At issue in the discussions, held on the sidelines of annual spring sessions of the two agencies are proposals - strongly pressed by Britain - to channel $7bn (pounds 4.6bn) to $8bn to from eight to 20 countries, mostly in sub-Saharan Africa, and all crushed under servicing payments so high they have no hope of running down the original debt.

The talks were expected to generate agreement that something must be done. However, the devil, as always, lay in the detail: over how much of the new aid should come from the IMF and other institutions, and how much individually from G7 and other wealthy developed countries, and the role to be played by the Enhanced Structural Adjustment Facility, the Fund's existing facility for the neediest countries.

Of the $8bn, the IMF and other multilateral institutions want to limit their contribution to about a third. But that presupposes a willingness by the "Paris Club" of rich creditor countries to find the rest. Although recognising the need for action, they say they cannot put up as much as the IMF wants.

Complicating matters further, the G7 is also split on the call by Kenneth Clarke, the Chancellor, for the Fund to sell off a small portion of its $40bn (pounds 26bn) gold stock to raise the money. While Britain and the US back the idea, Germany, France and Japan are opposed. Such a step would weaken the Fund's financial base and "send the wrong signal," Germany's Finance Minister, Theo Waigel, repeated this weekend.

The wrangling has dismayed relief agencies, which argue that the plight of the poorest countries has long since reached calamity proportions. But yesterday G7 officials seemed confident the outline of a deal can be readied at the annual G7 summit in Lyons in summer, so that a final package can be approved at the Fund's annual meeting here in October.

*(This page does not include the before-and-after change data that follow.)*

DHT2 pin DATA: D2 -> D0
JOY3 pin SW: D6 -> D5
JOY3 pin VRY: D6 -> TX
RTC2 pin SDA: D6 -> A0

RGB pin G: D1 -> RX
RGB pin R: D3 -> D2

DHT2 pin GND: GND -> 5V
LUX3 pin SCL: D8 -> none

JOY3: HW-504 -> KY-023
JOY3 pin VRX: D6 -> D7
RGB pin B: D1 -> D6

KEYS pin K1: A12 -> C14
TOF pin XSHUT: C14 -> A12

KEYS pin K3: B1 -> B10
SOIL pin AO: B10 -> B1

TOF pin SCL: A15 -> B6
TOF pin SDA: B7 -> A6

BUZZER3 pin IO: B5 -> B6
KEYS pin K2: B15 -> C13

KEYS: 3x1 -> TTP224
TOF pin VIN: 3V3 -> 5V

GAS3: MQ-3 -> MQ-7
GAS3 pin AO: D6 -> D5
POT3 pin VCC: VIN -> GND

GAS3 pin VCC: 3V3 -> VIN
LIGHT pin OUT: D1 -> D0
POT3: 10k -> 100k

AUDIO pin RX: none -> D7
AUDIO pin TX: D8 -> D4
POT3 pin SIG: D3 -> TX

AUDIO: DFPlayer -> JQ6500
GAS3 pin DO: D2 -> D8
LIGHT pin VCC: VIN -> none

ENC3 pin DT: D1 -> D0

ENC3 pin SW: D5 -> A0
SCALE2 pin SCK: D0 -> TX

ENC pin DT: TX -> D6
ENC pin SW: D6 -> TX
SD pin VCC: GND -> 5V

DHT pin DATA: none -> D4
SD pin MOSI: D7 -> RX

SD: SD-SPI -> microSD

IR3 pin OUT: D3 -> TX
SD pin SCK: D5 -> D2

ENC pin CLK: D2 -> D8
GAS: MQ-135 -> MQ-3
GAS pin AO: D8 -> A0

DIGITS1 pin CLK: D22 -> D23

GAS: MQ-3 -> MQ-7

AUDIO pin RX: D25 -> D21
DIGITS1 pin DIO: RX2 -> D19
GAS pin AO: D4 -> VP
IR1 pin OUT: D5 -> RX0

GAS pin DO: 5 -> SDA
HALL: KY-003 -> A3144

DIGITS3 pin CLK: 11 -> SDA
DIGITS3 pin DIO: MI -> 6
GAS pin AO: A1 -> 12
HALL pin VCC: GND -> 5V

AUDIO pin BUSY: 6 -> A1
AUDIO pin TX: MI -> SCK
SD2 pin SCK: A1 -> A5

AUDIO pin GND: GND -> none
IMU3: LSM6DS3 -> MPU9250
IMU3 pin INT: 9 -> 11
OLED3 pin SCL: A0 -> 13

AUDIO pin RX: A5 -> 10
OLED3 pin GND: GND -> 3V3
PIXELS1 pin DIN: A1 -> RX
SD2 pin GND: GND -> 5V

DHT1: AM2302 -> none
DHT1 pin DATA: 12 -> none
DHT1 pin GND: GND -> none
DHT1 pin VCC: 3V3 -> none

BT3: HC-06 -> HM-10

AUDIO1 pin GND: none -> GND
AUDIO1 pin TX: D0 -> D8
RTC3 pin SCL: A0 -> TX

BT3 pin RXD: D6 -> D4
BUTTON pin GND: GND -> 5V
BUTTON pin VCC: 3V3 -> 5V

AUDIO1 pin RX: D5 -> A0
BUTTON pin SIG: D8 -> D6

Despite some differences over the recent strengthening of the dollar, all is relatively calm on the currency front. The Clinton administration does not want to see the US currency advance much further, for fear of weakening exports. But some European countries, anxious to boost their own foreign markets to help revive their domestic economies, would welcome a depreciation of their currencies against the dollar.